■ HOW TO COMPLETE THIS TASK
Quote all of the material below word for word, omitting the pictures.

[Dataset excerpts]

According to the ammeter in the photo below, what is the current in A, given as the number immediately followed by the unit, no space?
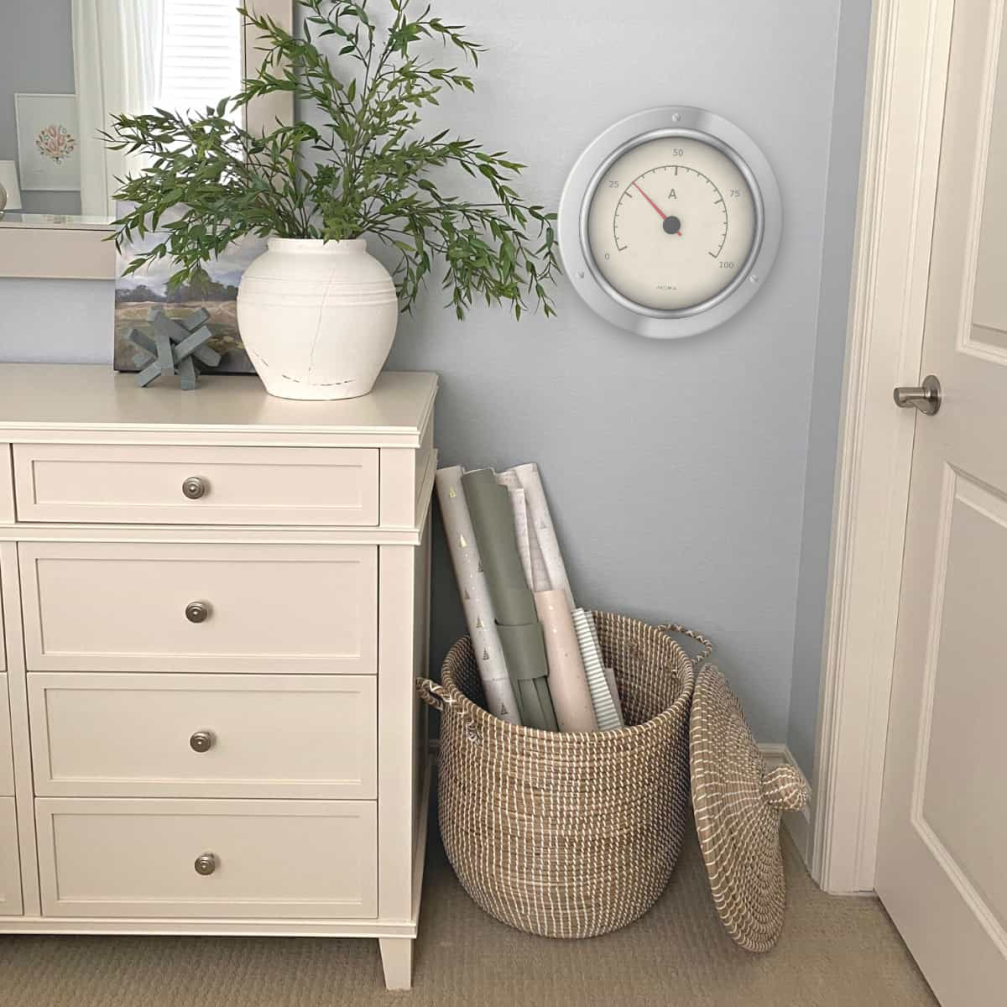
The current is 30A
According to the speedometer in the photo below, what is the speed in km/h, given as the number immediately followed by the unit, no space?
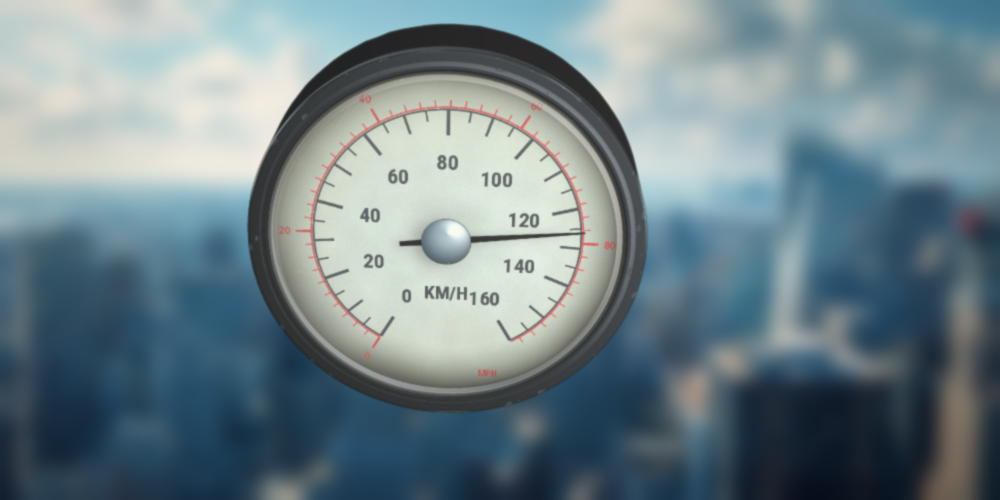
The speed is 125km/h
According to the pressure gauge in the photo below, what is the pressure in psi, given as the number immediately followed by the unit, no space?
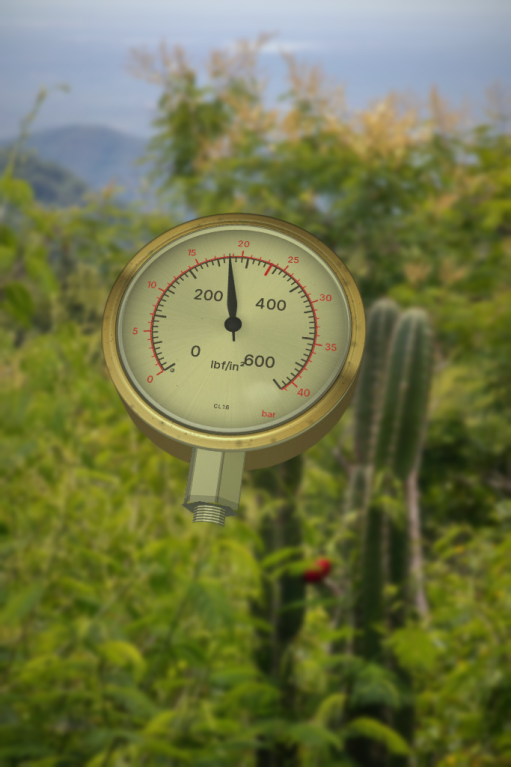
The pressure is 270psi
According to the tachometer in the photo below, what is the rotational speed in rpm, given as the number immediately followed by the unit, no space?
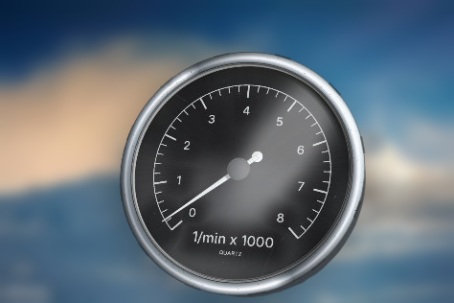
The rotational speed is 200rpm
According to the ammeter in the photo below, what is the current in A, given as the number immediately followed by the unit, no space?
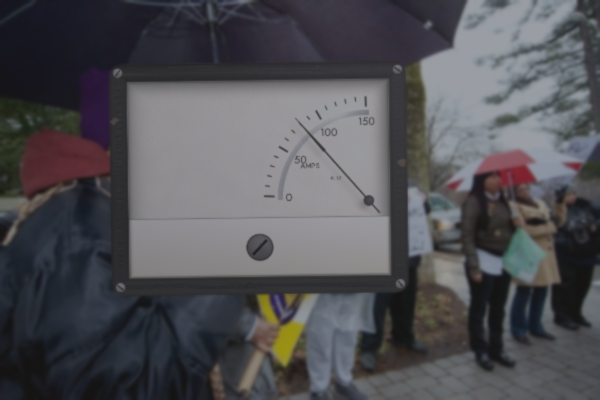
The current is 80A
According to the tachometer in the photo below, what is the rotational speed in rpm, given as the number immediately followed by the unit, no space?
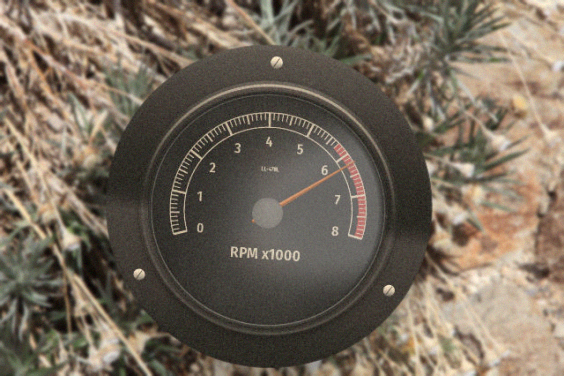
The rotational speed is 6200rpm
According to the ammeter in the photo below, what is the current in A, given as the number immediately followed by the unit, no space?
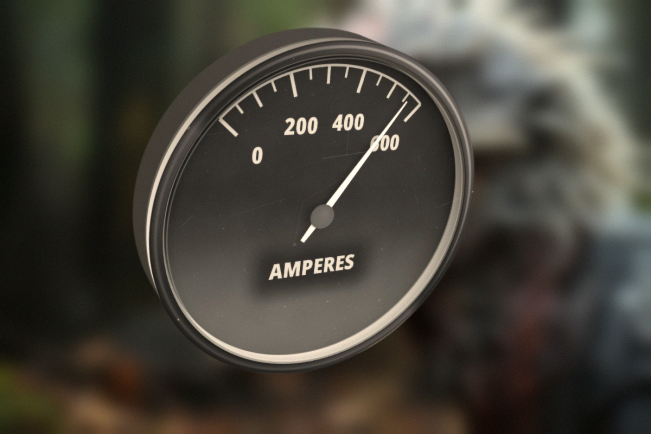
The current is 550A
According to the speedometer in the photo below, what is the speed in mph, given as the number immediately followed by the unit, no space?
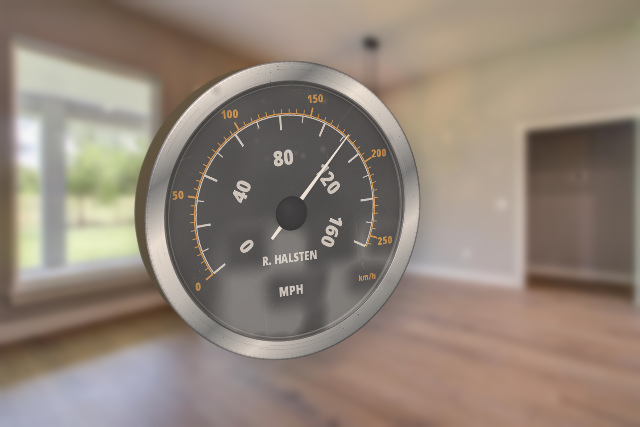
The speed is 110mph
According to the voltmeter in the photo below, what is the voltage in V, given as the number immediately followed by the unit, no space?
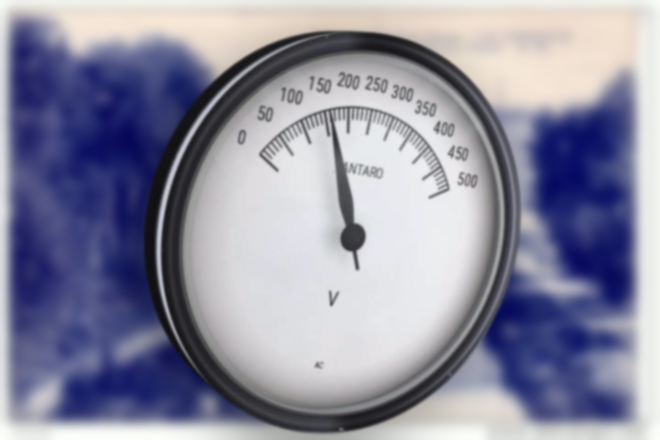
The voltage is 150V
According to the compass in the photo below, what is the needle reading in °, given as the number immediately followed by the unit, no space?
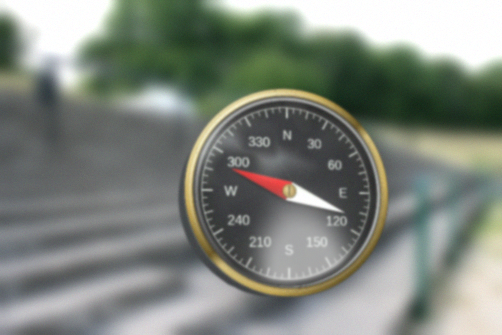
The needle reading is 290°
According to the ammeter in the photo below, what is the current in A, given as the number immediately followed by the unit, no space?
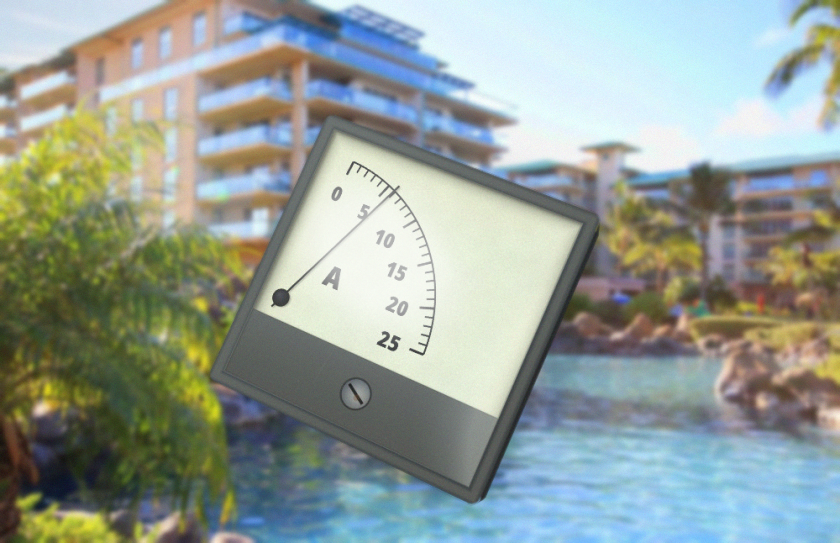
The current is 6A
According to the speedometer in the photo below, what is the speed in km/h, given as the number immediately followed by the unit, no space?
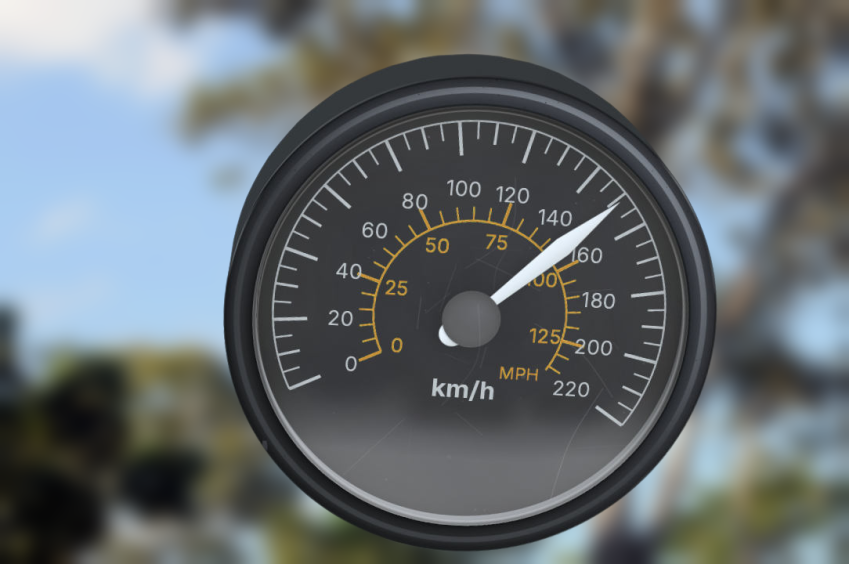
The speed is 150km/h
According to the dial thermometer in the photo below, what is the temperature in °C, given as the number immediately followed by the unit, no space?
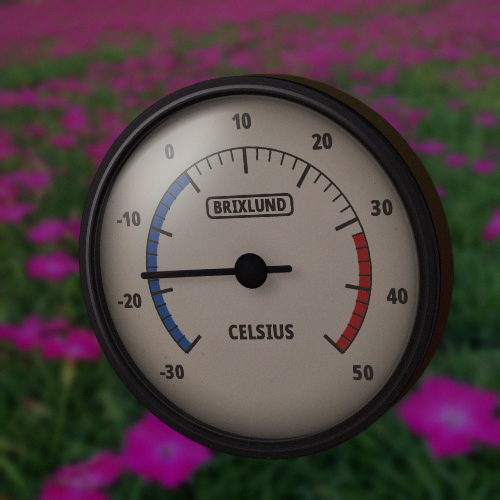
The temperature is -17°C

■ ANSWER SECTION
According to the ammeter in the photo below, what is the current in A, given as the number immediately followed by the unit, no space?
The current is 30A
According to the speedometer in the photo below, what is the speed in km/h, given as the number immediately followed by the unit, no space?
The speed is 125km/h
According to the pressure gauge in the photo below, what is the pressure in psi, given as the number immediately followed by the unit, no space?
The pressure is 270psi
According to the tachometer in the photo below, what is the rotational speed in rpm, given as the number immediately followed by the unit, no space?
The rotational speed is 200rpm
According to the ammeter in the photo below, what is the current in A, given as the number immediately followed by the unit, no space?
The current is 80A
According to the tachometer in the photo below, what is the rotational speed in rpm, given as the number immediately followed by the unit, no space?
The rotational speed is 6200rpm
According to the ammeter in the photo below, what is the current in A, given as the number immediately followed by the unit, no space?
The current is 550A
According to the speedometer in the photo below, what is the speed in mph, given as the number immediately followed by the unit, no space?
The speed is 110mph
According to the voltmeter in the photo below, what is the voltage in V, given as the number immediately followed by the unit, no space?
The voltage is 150V
According to the compass in the photo below, what is the needle reading in °, given as the number immediately followed by the unit, no space?
The needle reading is 290°
According to the ammeter in the photo below, what is the current in A, given as the number immediately followed by the unit, no space?
The current is 6A
According to the speedometer in the photo below, what is the speed in km/h, given as the number immediately followed by the unit, no space?
The speed is 150km/h
According to the dial thermometer in the photo below, what is the temperature in °C, given as the number immediately followed by the unit, no space?
The temperature is -17°C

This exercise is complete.